Levsha Blog

Font of Localization

About the difficult fate of the font in Russian game localization.
When it comes to Cyrillic typefaces, it’s always tough deciding where to start. If we start from the very beginning, it’s important to remember the origins of the Cyrillic script, mother of all Slavic characters. We can go ahead and skip nine centuries and start at Peter the Great’s reforms and his civil alphabet, which set the groundwork for the Cyrillic typefaces we’re accustomed to today a mere 300 years ago. However, if we don’t look that deeply into history, then it’s worthwhile to recall the creation of the Helvetica typeface in the 20th century and its ‘Cyrillicization’ in the 1960s by the USSR.
Wherever we start, we’re still up for a winding trip through the forests of typography. Somewhere off in the distance sprawl the sweeping national parks of Latin script, a system developed over the course of nearly 2000 years. The Cyrillic nature preserves are a long way off from such expanses, they started on their way only 300 years back, with the aforementioned civil alphabet.
The forest park metaphors are no accident: trees are the lungs of the planet, and typefaces are the oxygen of typography, the development of which is defined by each of a myriad of forms. The nature of a typeface is best described in Lilya Palveleva’s weighty and precise History of Russian Script.
A typeface is inherently a part of the text, the graphics of language.
Cyrillic typefaces are used by 250-million people in 50 countries, including the Russian Federation. We can dispense with the addition of “more than”: a quarter of a million people is plenty to deserve our attention. However, this is often exactly what happens during video game localization. Letting go of resentment, rage, and depression, it’s worth considering why.
For example, an English-speaking client — a publisher, developer, or localization studio — familiar with Cyrillic only from the movies, wants to have their game translated into Russian.
The client turns to us, and the story has a happy end!
With Cyrillic care, we offer up several typefaces and explain why a selection needs to be made and, most importantly, why Arial isn’t the only option.
This isn’t just self-advertising.

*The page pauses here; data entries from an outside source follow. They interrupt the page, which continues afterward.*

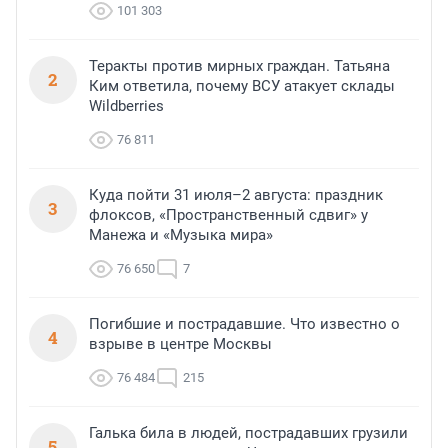
101 303
Теракты против мирных граждан. Татьяна
2
Ким ответила, почему ВСУ атакует склады
Wildberries
76 811
Куда пойти 31 июля–2 августа: праздник
3
флоксов, «Пространственный сдвиг» у
Манежа и «Музыка мира»
76 650
7
Погибшие и пострадавшие. Что известно о
4
взрыве в центре Москвы
76 484
215
Галька била в людей, пострадавших грузили
5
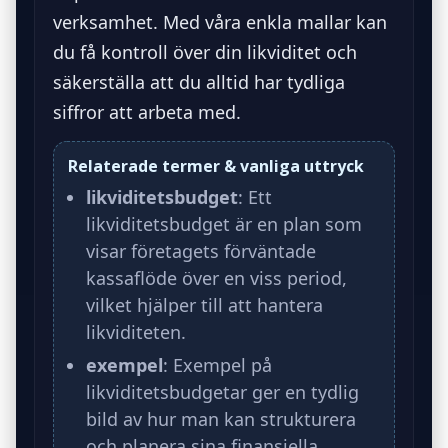
verksamhet. Med våra enkla mallar kan
du få kontroll över din likviditet och
säkerställa att du alltid har tydliga
siffror att arbeta med.
Relaterade termer & vanliga uttryck
likviditetsbudget
: Ett
likviditetsbudget är en plan som
visar företagets förväntade
kassaflöde över en viss period,
vilket hjälper till att hantera
likviditeten.
exempel
: Exempel på
likviditetsbudgetar ger en tydlig
bild av hur man kan strukturera
och planera sina finansiella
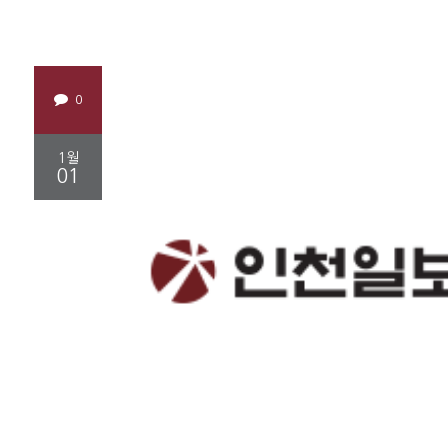
0
1월
01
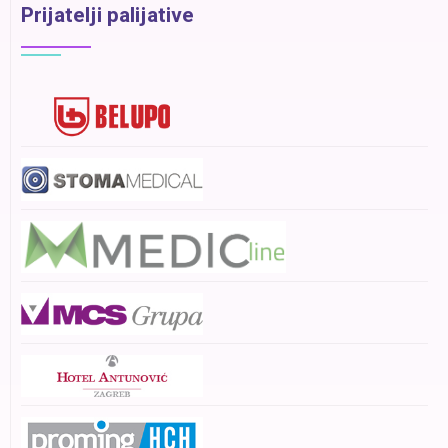
Prijatelji palijative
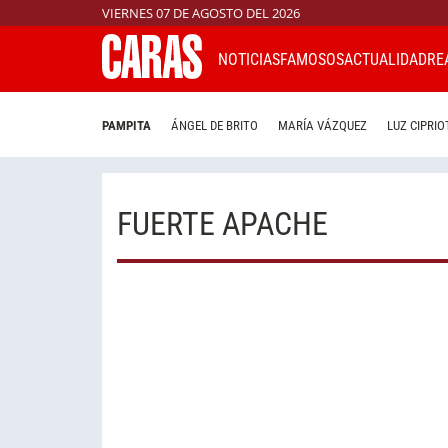
VIERNES 07 DE AGOSTO DEL 2026
NOTICIAS
FAMOSOS
ACTUALIDAD
RE
PAMPITA
ÁNGEL DE BRITO
MARÍA VÁZQUEZ
LUZ CIPRIO
FUERTE APACHE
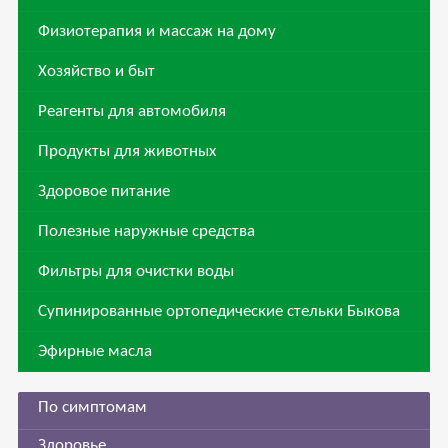
Физиотерапия и массаж на дому
Хозяйство и быт
Реагенты для автомобиля
Продукты для животных
Здоровое питание
Полезные наружные средства
Фильтры для очистки воды
Супинированные ортопедические стельки Быкова
Эфирные масла
По симптомам
Здоровье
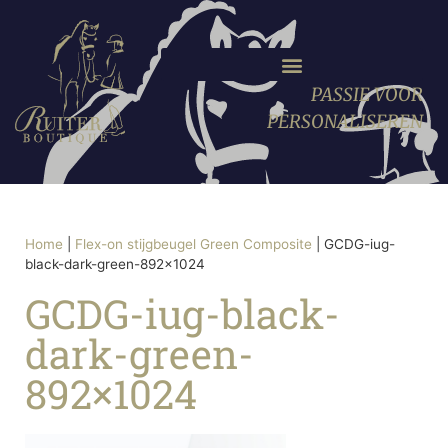
PASSIE VOOR
PERSONALISEREN
Home
|
Flex-on stijgbeugel Green Composite
|
GCDG-iug-
black-dark-green-892×1024
GCDG-iug-black-
dark-green-
892×1024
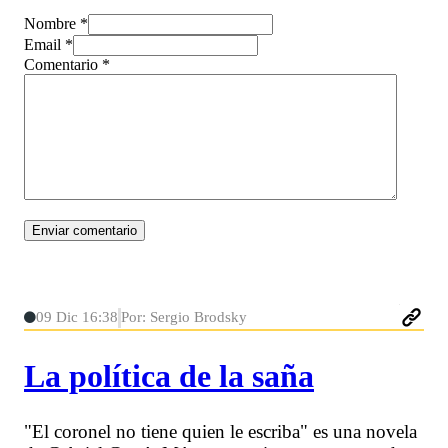
Nombre *
Email *
Comentario
*
09 Dic 16:38
Por: Sergio Brodsky
La política de la saña
"El coronel no tiene quien le escriba" es una novela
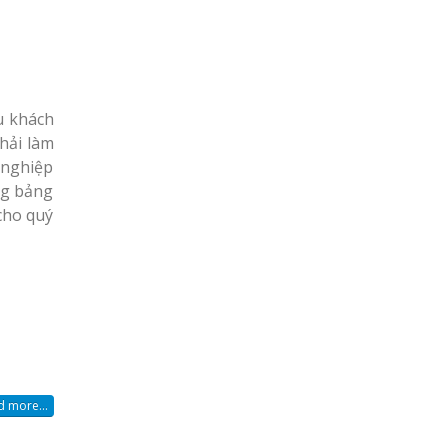
u khách
hải làm
n nghiệp
ông bảng
 cho quý
 more...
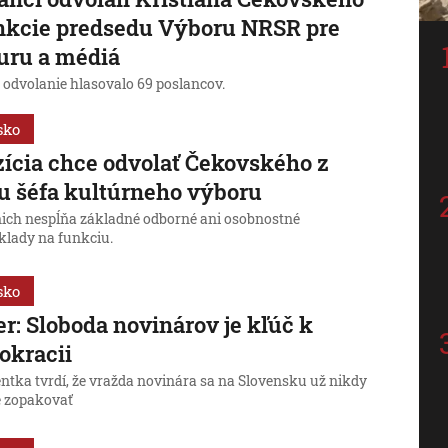
nkcie predsedu Výboru NRSR pre
uru a médiá
 odvolanie hlasovalo 69 poslancov.
sko
ícia chce odvolať Čekovského z
u šéfa kultúrneho výboru
nich nespĺňa základné odborné ani osobnostné
klady na funkciu.
sko
r: Sloboda novinárov je kľúč k
okracii
entka tvrdí, že vražda novinára sa na Slovensku už nikdy
 zopakovať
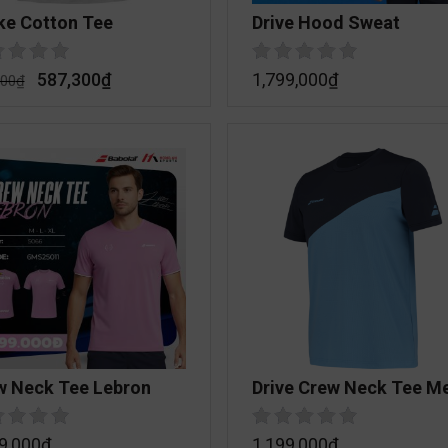
ke Cotton Tee
Drive Hood Sweat
587,300
₫
1,799,000
₫
000
₫
w Neck Tee Lebron
Drive Crew Neck Tee M
9,000
₫
1,199,000
₫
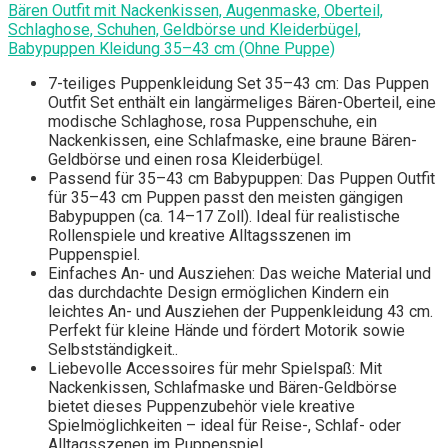
Bären Outfit mit Nackenkissen, Augenmaske, Oberteil,
Schlaghose, Schuhen, Geldbörse und Kleiderbügel,
Babypuppen Kleidung 35–43 cm (Ohne Puppe)
7-teiliges Puppenkleidung Set 35–43 cm: Das Puppen
Outfit Set enthält ein langärmeliges Bären-Oberteil, eine
modische Schlaghose, rosa Puppenschuhe, ein
Nackenkissen, eine Schlafmaske, eine braune Bären-
Geldbörse und einen rosa Kleiderbügel.
Passend für 35–43 cm Babypuppen: Das Puppen Outfit
für 35–43 cm Puppen passt den meisten gängigen
Babypuppen (ca. 14–17 Zoll). Ideal für realistische
Rollenspiele und kreative Alltagsszenen im
Puppenspiel.
Einfaches An- und Ausziehen: Das weiche Material und
das durchdachte Design ermöglichen Kindern ein
leichtes An- und Ausziehen der Puppenkleidung 43 cm.
Perfekt für kleine Hände und fördert Motorik sowie
Selbstständigkeit..
Liebevolle Accessoires für mehr Spielspaß: Mit
Nackenkissen, Schlafmaske und Bären-Geldbörse
bietet dieses Puppenzubehör viele kreative
Spielmöglichkeiten – ideal für Reise-, Schlaf- oder
Alltagsszenen im Puppenspiel.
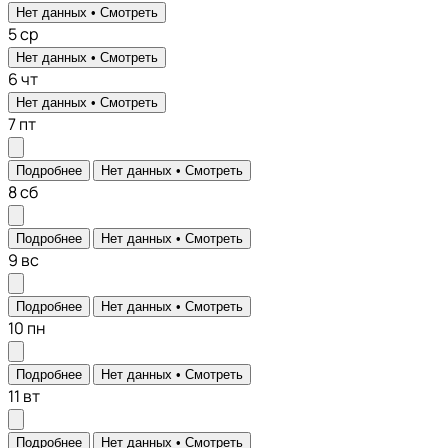
Нет данных •
Смотреть
5
ср
Нет данных •
Смотреть
6
чт
Нет данных •
Смотреть
7
пт
Подробнее
Нет данных •
Смотреть
8
сб
Подробнее
Нет данных •
Смотреть
9
вс
Подробнее
Нет данных •
Смотреть
10
пн
Подробнее
Нет данных •
Смотреть
11
вт
Подробнее
Нет данных •
Смотреть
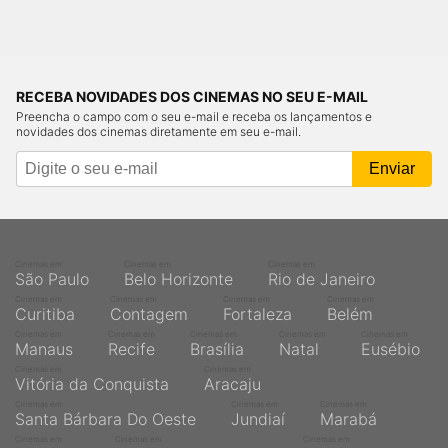
RECEBA NOVIDADES DOS CINEMAS NO SEU E-MAIL
Preencha o campo com o seu e-mail e receba os lançamentos e
novidades dos cinemas diretamente em seu e-mail.
Cinemas em
Cinemas em
Cinemas em
São Paulo
Belo Horizonte
Rio de Janeiro
Cinemas em
Cinemas em
Cinemas em
Cinemas em
Curitiba
Contagem
Fortaleza
Belém
Cinemas em
Cinemas em
Cinemas em
Cinemas em
Cinemas em
Manaus
Recife
Brasília
Natal
Eusébio
Cinemas em
Cinemas em
Vitória da Conquista
Aracaju
Cinemas em
Cinemas em
Cinemas em
Santa Bárbara Do Oeste
Jundiaí
Marabá
Cinemas em
Cinemas em
Cinemas em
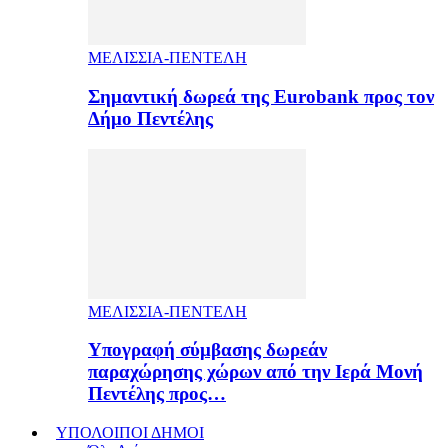
ΜΕΛΙΣΣΙΑ-ΠΕΝΤΕΛΗ
Σημαντική δωρεά της Eurobank προς τον
Δήμο Πεντέλης
ΜΕΛΙΣΣΙΑ-ΠΕΝΤΕΛΗ
Υπογραφή σύμβασης δωρεάν
παραχώρησης χώρων από την Ιερά Μονή
Πεντέλης προς…
ΥΠΟΛΟΙΠΟΙ ΔΗΜΟΙ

It’s a sensible approach, encountered anywhere that people care about what the player ends up seeing on the screen.
Dream situations play out rarely, so let’s consider a more likely scenario, where the client has turned to a localization studio in their own hometown, where written language is governed by a Latin script. More likely than not, typeface selection won’t be given enough time, as deadlines, resource chokes, and acts of God during production come at everyone, from every direction, all of the time. The translated text will end up in the game, displayed using whatever Cyrillic-capable typeface. And the localization results will be just as whatever. Seeing this, the player might lose interest in the game, or other products from the developer.
Text goes through several stages of verification to prevent errors, but there’s no In-Game Typeface Check stage unless were talking about localization testing. This often happens because of the differences between writing systems, the difficulty of registering Cyrillic text for the speakers of non-Slavic languages, and the notion that all languages are the same, so everything should be fine as long as there’s text at all. The text and a suitable typeface might just never cross paths in the game, with the player losing out most of all in the process.

Arial Begone

The most popular Cyrillic typeface is Arial. This typeface is what Microsoft uses in its own products, birthing popularity by means of ubiquity. It’s also used outside of the operating system. We see it every day, grow accustomed to it, and start to think it’s suitable for any application. Arial was, in fact, developed as a system typeface replacement for Helvetica. The Cyrillic version was drafted by Latinate-speaking designers with no sense of the cadence of Cyrillic. Arial has spread throughout video-gaming like a virus that must be fought off.
…Typefaces used the most often become habitual to the reader: they begin to see various character more and more often, and come to expected other typefaces to function by the same logic. For example, the letter ‘Л’ in Arial looks like the letter ‘П’. This effect is so commonplace and impactful that many Western typographers now look to Arial as a design template out of ignorance.

What to Do

Explain Typefaces

It’s important to remind the client how complex a language we’re setting out to work with. The client might not even imagine that typefaces could cause any issues. If something comes up, finding a free Cyrillic typeface takes a matter of minutes. However, having seen the results of your work in-game, you’ll be disappointed. Granted, it’ll do the trick, but you won’t want to brag about it.
Always telling the client, if you a translator or localization studio or translation agency, about Cyrillic typefaces and offering your own options is the first way you can help make sure the text will end up displaying correctly and elegantly on a screen.

Ask About Typefaces

If you’re having a game translated, the question of typeface choice in localized text should be part of the very first communication, or at least the second. The player’s experience of your product depends on this. When a text is well-translated, but unreadable, nobody can really appreciate the resources you poured into localization. Ask which typeface will fit your game best, and people will be glad to tell you. This allows for an attentiveness to the end results, mindful of the target market and desired tone, that demands no additional financial investment.